Which lines run from the one containing "[618,323,691,341] /posts ->" through the end of the entries? Restate them word for word, and only those.

RECORDS FOR THE TASK ▸

┄┄┄┄┄┄┄┄┄┄

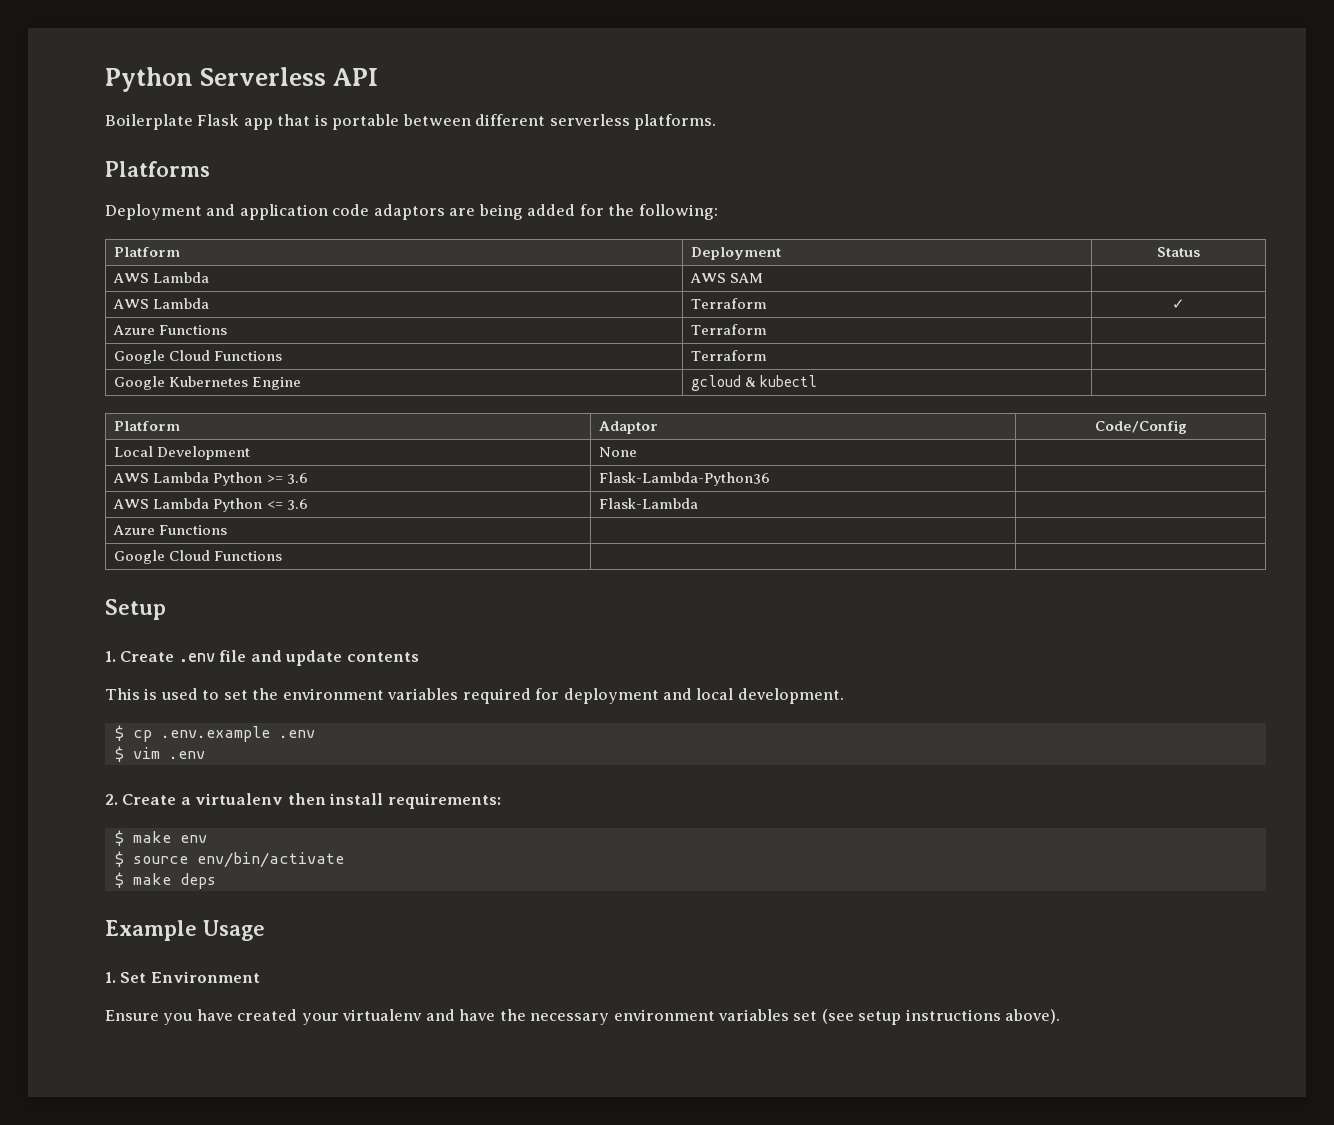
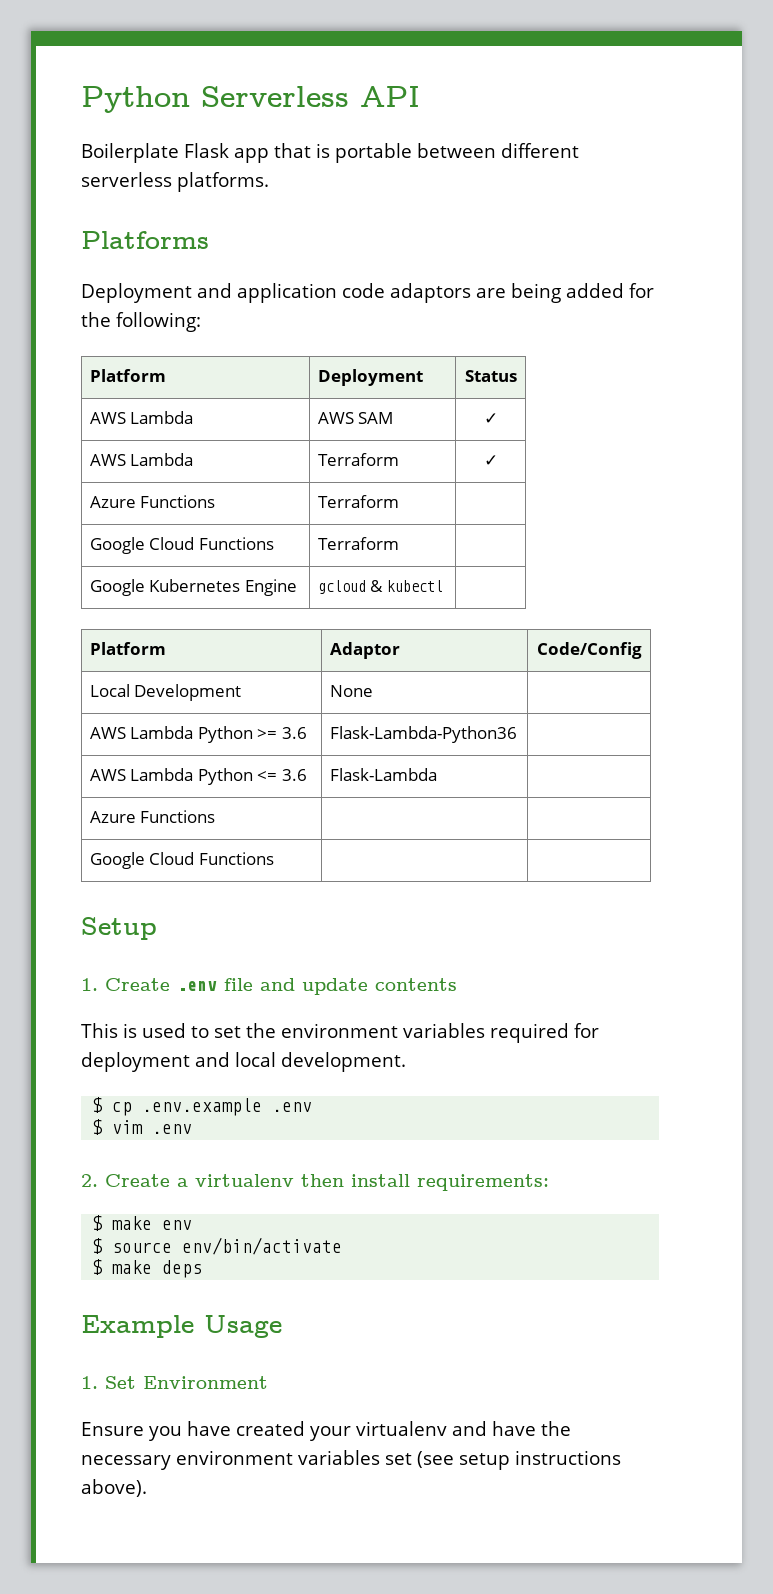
(764, 278) none -> [483,413,498,424] ✓

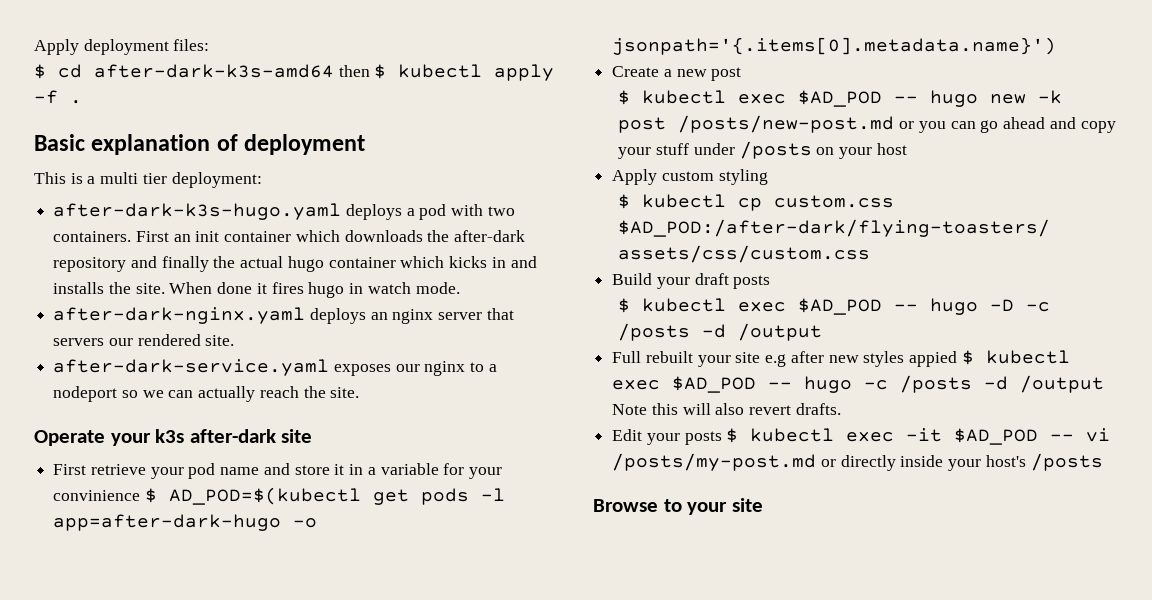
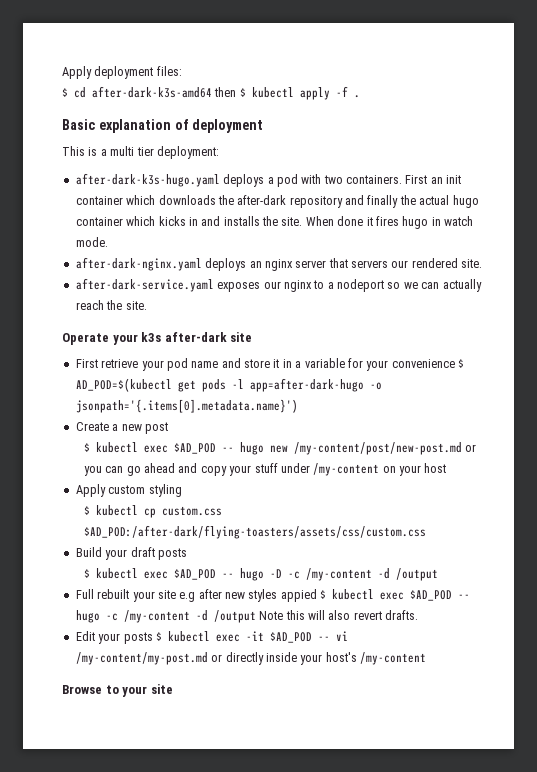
[53,490,141,501] convinience -> [391,359,455,368] convenience
[1038,90,1063,104] [618,115,895,133] -k post /posts/new-post.md -> [293,442,462,455] /my-content/post/new-post.md
[739,141,812,159] /posts -> [313,463,380,476] /my-content
[618,323,691,341] /posts -> [305,568,372,581] /my-content
[900,375,973,393] /posts -> [123,610,190,623] /my-content
[612,453,817,471] /posts/my-post.md -> [75,652,208,665] /my-content/my-post.md
[1030,453,1103,471] /posts -> [360,652,426,665] /my-content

┄┄┄┄┄┄┄┄┄┄

RESPONSE TO THE TASK ▸
[618,323,691,341] /posts -> [305,568,372,581] /my-content
[900,375,973,393] /posts -> [123,610,190,623] /my-content
[612,453,817,471] /posts/my-post.md -> [75,652,208,665] /my-content/my-post.md
[1030,453,1103,471] /posts -> [360,652,426,665] /my-content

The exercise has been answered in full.